= Beginning of Section =

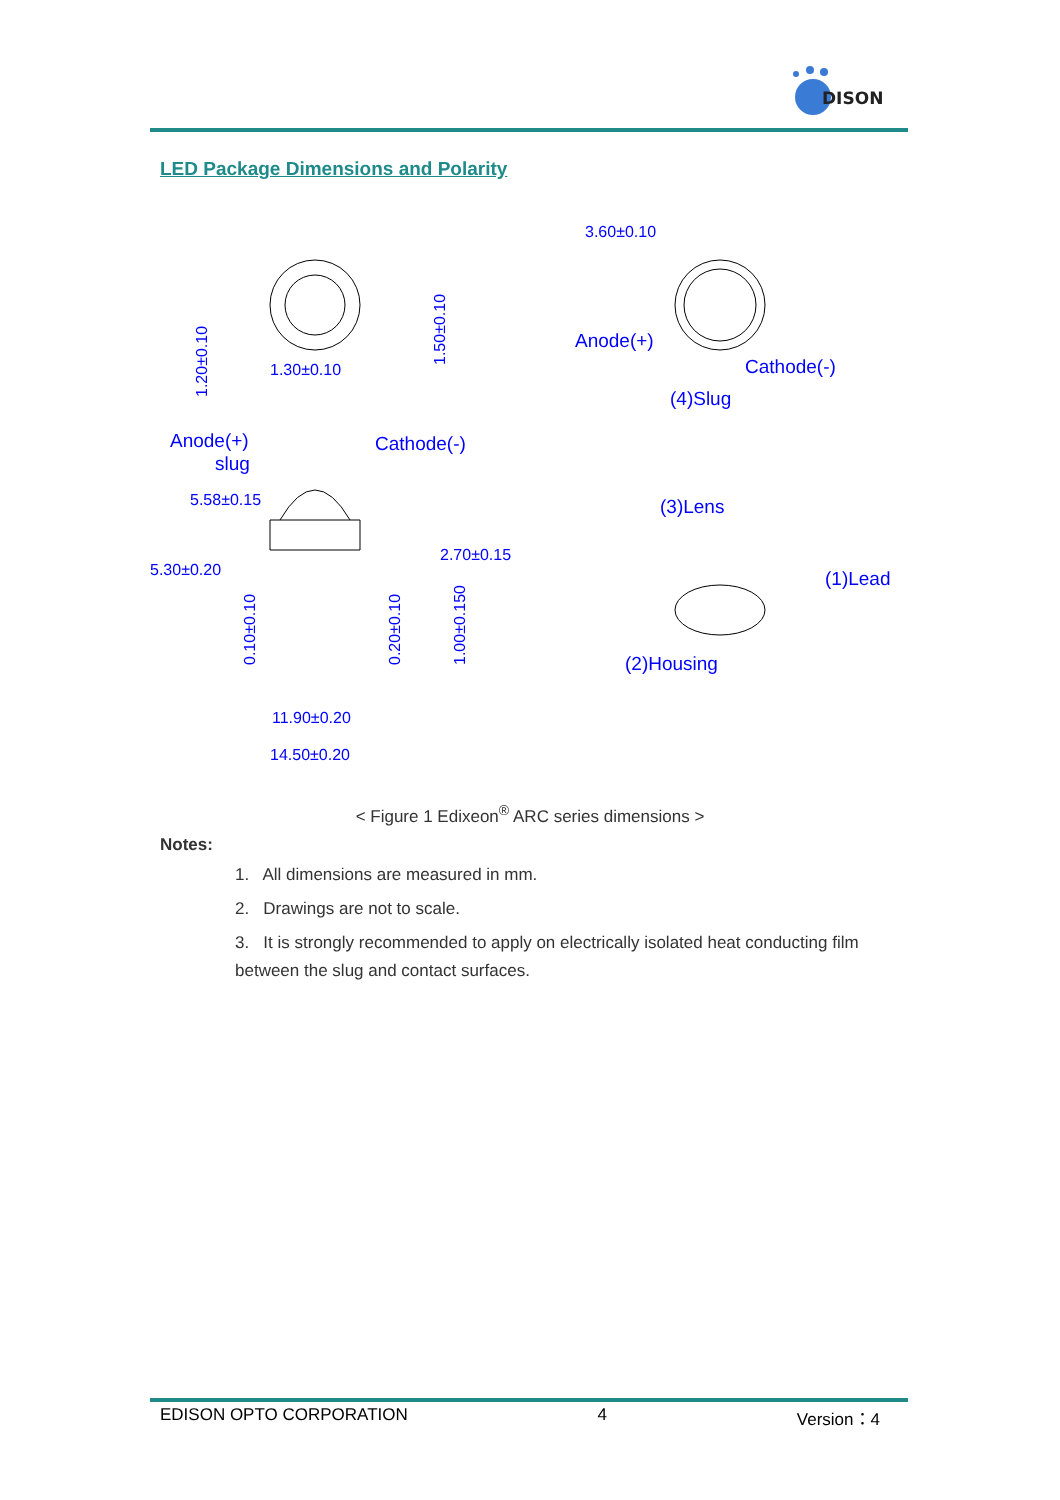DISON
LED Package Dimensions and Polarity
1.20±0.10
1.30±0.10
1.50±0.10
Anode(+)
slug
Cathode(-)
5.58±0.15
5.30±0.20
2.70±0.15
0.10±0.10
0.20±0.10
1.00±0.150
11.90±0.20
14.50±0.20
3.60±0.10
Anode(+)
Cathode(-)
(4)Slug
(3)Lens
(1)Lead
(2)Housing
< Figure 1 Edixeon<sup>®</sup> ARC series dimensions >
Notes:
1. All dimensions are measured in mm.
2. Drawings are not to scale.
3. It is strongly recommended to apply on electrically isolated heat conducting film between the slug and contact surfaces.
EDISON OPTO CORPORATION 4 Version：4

= End of Section =

■ **To do**: Would you return the data above exactly as written, minus the images?

■ **Exercise response**:
DISON
LED Package Dimensions and Polarity
1.20±0.10
1.30±0.10
1.50±0.10
Anode(+)
slug
Cathode(-)
5.58±0.15
5.30±0.20
2.70±0.15
0.10±0.10
0.20±0.10
1.00±0.150
11.90±0.20
14.50±0.20
3.60±0.10
Anode(+)
Cathode(-)
(4)Slug
(3)Lens
(1)Lead
(2)Housing
< Figure 1 Edixeon<sup>®</sup> ARC series dimensions >
Notes:
1. All dimensions are measured in mm.
2. Drawings are not to scale.
3. It is strongly recommended to apply on electrically isolated heat conducting film between the slug and contact surfaces.
EDISON OPTO CORPORATION 4 Version：4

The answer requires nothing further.